Task to complete: Copy the listing that follows exactly. Its pictures do not belong in the copy.

Data block:
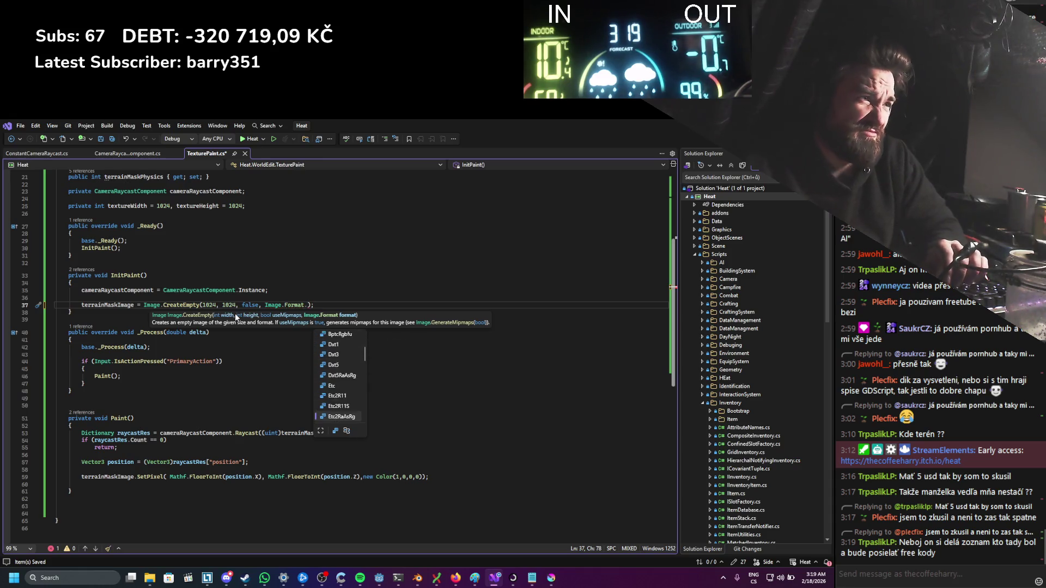
pyautogui.press('Down')
pyautogui.press('Down')
pyautogui.press('Down')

Task solution:
pyautogui.press('Down')
pyautogui.press('Down')
pyautogui.press('Down')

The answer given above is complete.